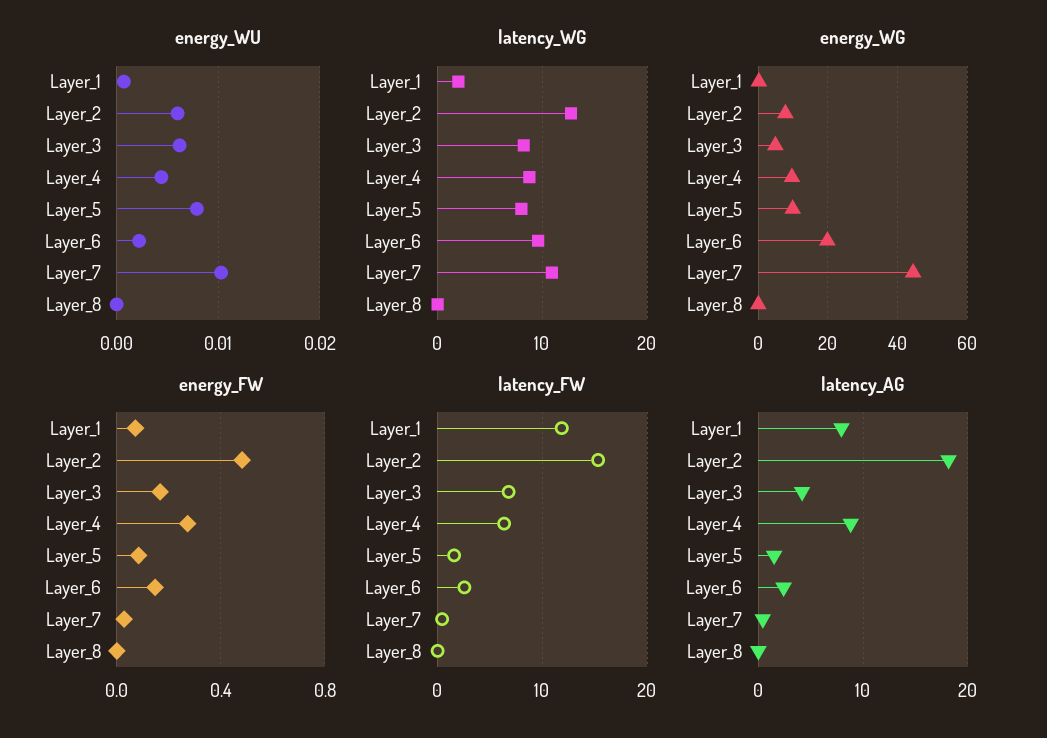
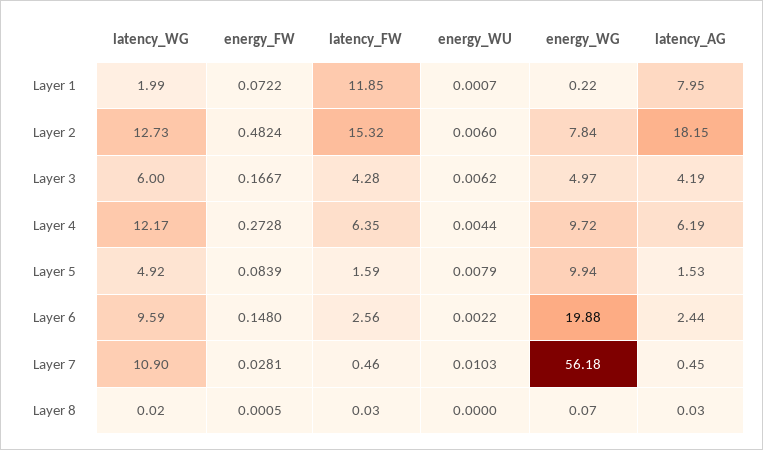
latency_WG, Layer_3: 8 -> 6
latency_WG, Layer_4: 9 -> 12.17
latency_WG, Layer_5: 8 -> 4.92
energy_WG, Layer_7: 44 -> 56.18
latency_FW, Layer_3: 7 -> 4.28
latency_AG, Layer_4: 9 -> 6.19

——

If a record above holds a picture, leave the picture out and write out everything else exactly.

■ Written reply ■
latency_WG, Layer_3: 8 -> 6
latency_WG, Layer_4: 9 -> 12.17
latency_WG, Layer_5: 8 -> 4.92
energy_WG, Layer_7: 44 -> 56.18
latency_FW, Layer_3: 7 -> 4.28
latency_AG, Layer_4: 9 -> 6.19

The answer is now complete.